##### TRECHO DO TEXTO

Claudia Varejão Wallin

De Estocolmo para a BBC Brasil

Na pouco ortodoxa Suécia, a corrida eleitoral para as eleições gerais de 14 de setembro levou os líderes dos oito maiores partidos políticos do país ao divã: um a um, todos passaram por uma sessão de uma hora com um psicoterapeuta, revirando o baú da memória diante das câmeras da TV pública sueca SVT.

A série de sessões políticas no divã abriu o ano eleitoral, e produziu faíscas no eleitorado. Foram oito domingos consecutivos na TV dedicados a reminiscências de infância, traumas variados e episódios marcantes na trajetória dos líderes partidários.

A intenção era nobre: para a SVT, a proposta da série de programas foi aprofundar o conhecimento dos eleitores sobre as experiências pessoais que moldaram os valores e as ideologias de cada candidato. Mas para um grande número de suecos, a idéia não passou de uma abobrinha dispensável.

Esta é, afinal, uma sociedade que desdenha a personalização da política e o culto a candidatos individuais.

##########

» INSTRUÇÕES: Copie o texto sobre as eleições suecas desde "Claudia Varejão Wallin" até "uma abobrinha dispensável.", inclusive, trocando "divã" por "sofá".

##### DADOS FORNECIDOS

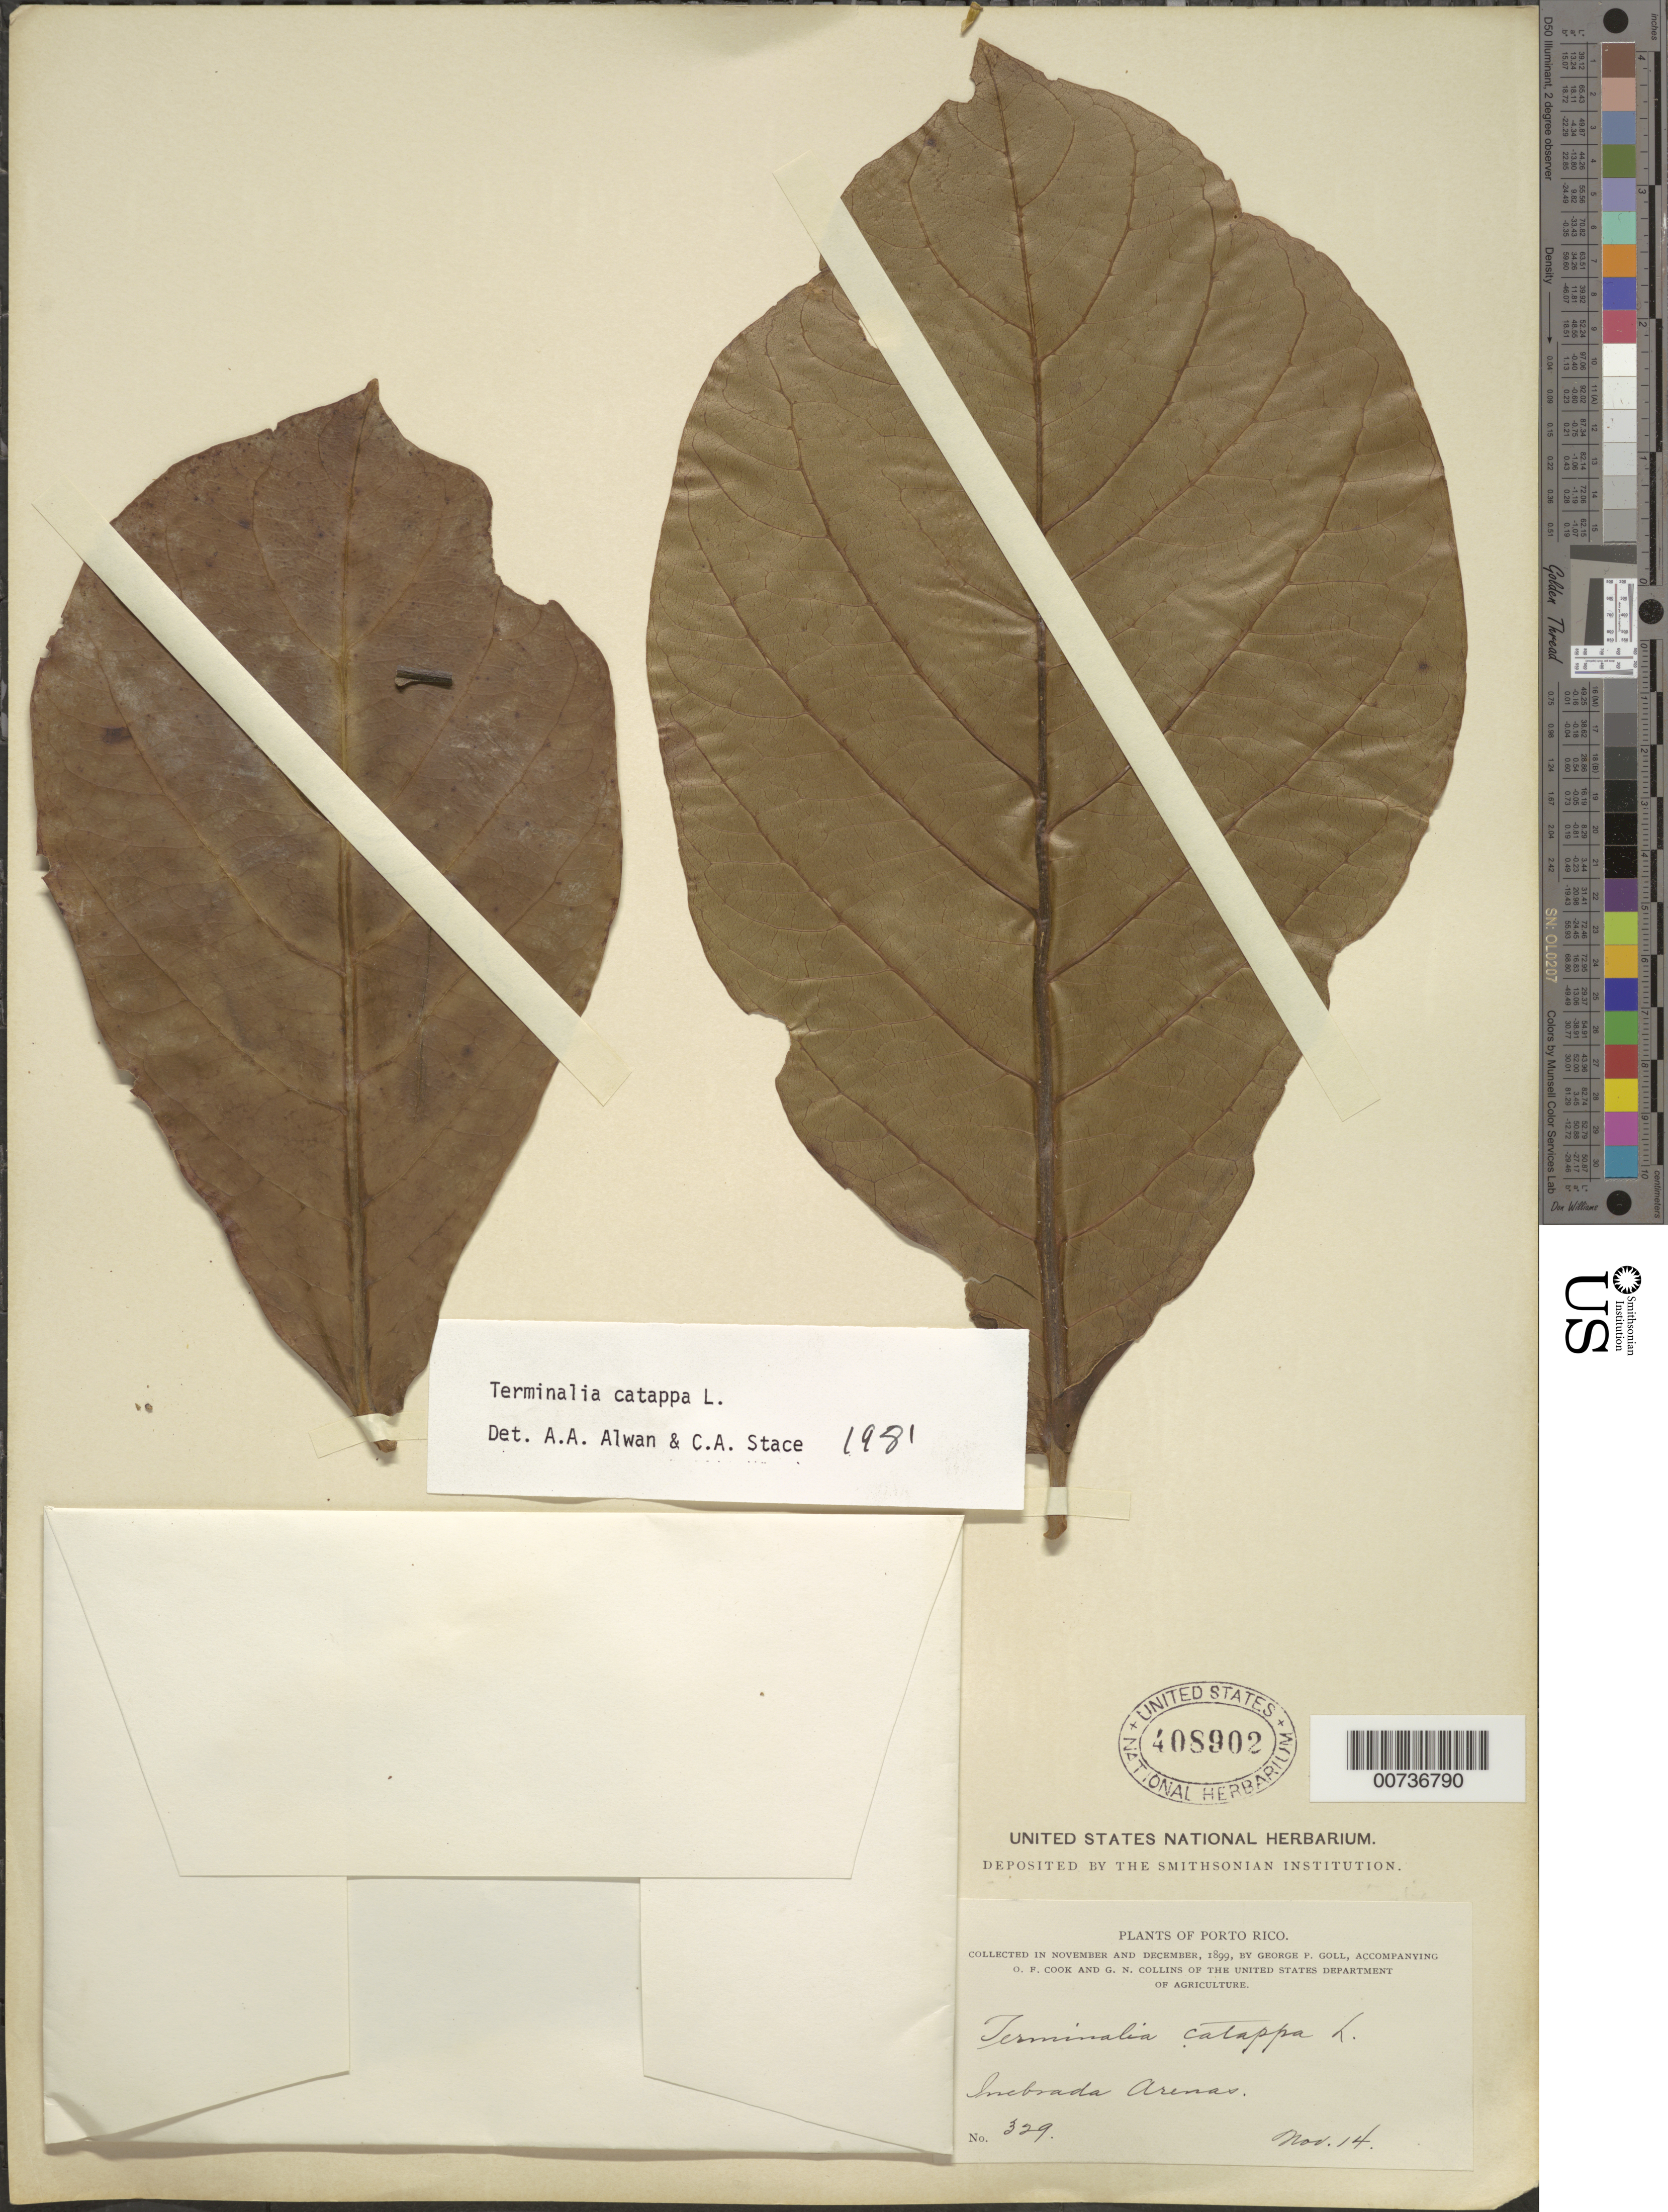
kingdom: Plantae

##########
##### DADOS FORNECIDOS

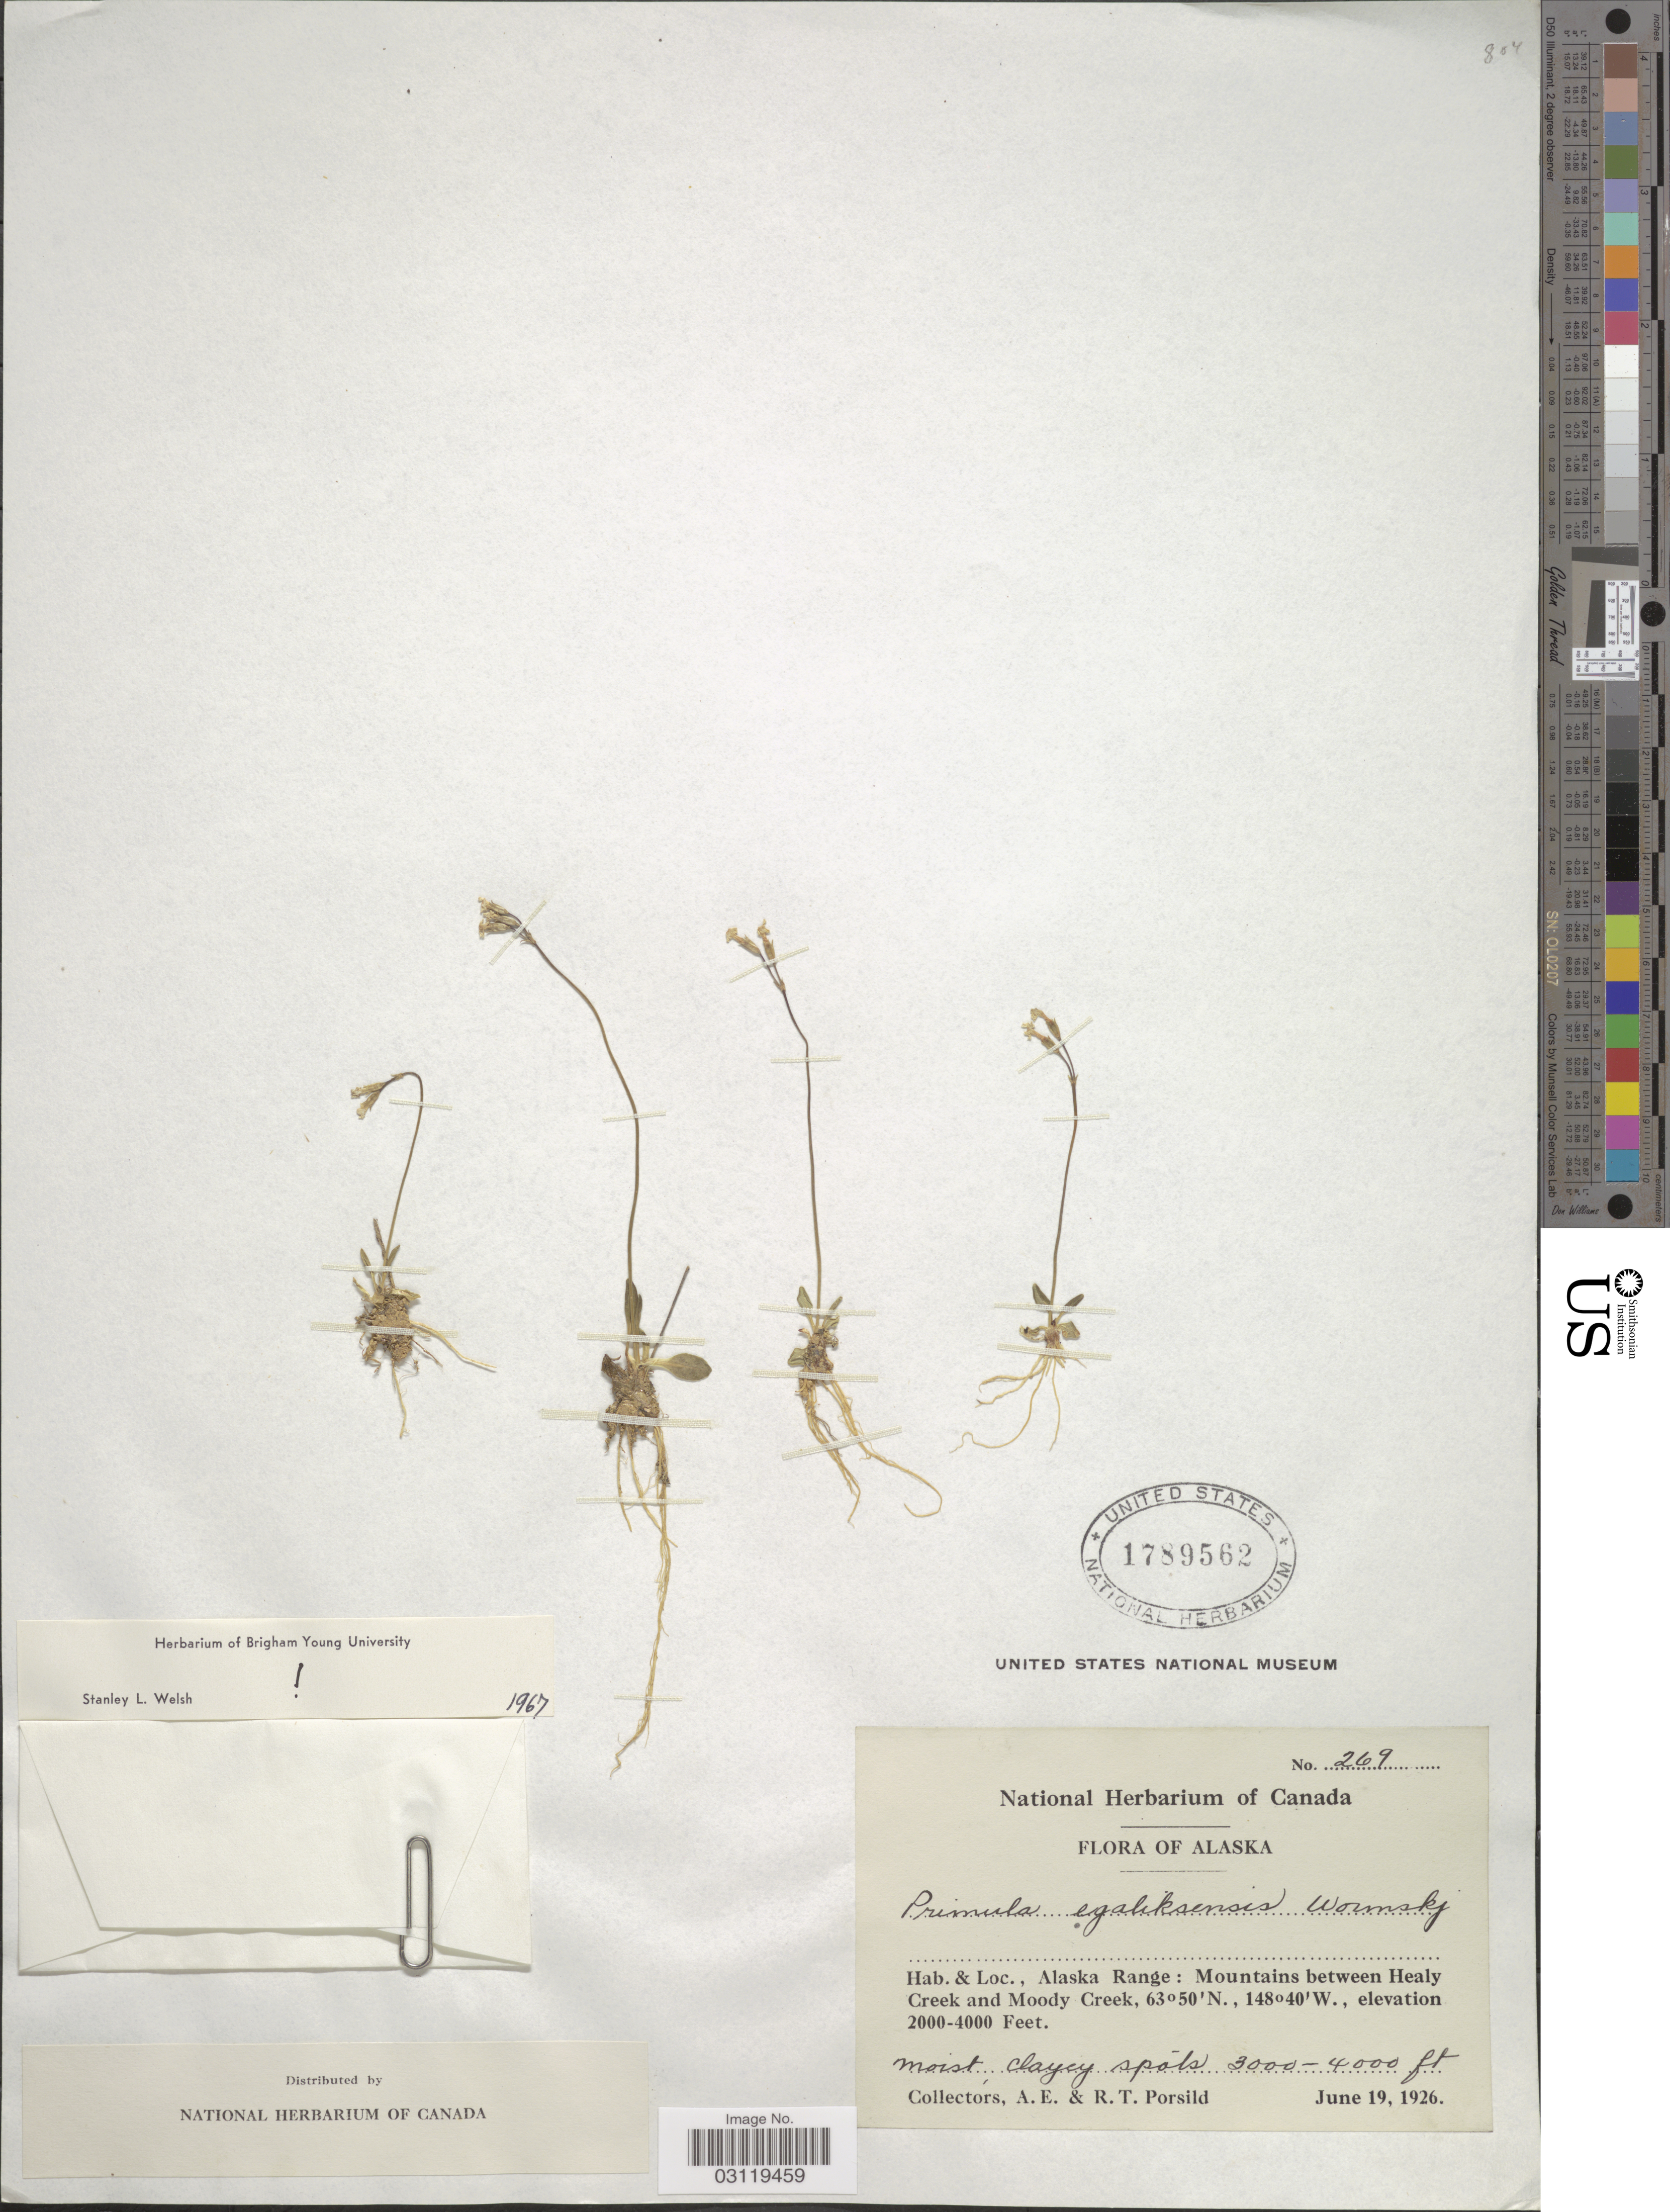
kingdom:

##########

» RESOLUÇÃO DA TAREFA:
Claudia Varejão Wallin

De Estocolmo para a BBC Brasil

Na pouco ortodoxa Suécia, a corrida eleitoral para as eleições gerais de 14 de setembro levou os líderes dos oito maiores partidos políticos do país ao sofá: um a um, todos passaram por uma sessão de uma hora com um psicoterapeuta, revirando o baú da memória diante das câmeras da TV pública sueca SVT.

A série de sessões políticas no sofá abriu o ano eleitoral, e produziu faíscas no eleitorado. Foram oito domingos consecutivos na TV dedicados a reminiscências de infância, traumas variados e episódios marcantes na trajetória dos líderes partidários.

A intenção era nobre: para a SVT, a proposta da série de programas foi aprofundar o conhecimento dos eleitores sobre as experiências pessoais que moldaram os valores e as ideologias de cada candidato. Mas para um grande número de suecos, a idéia não passou de uma abobrinha dispensável.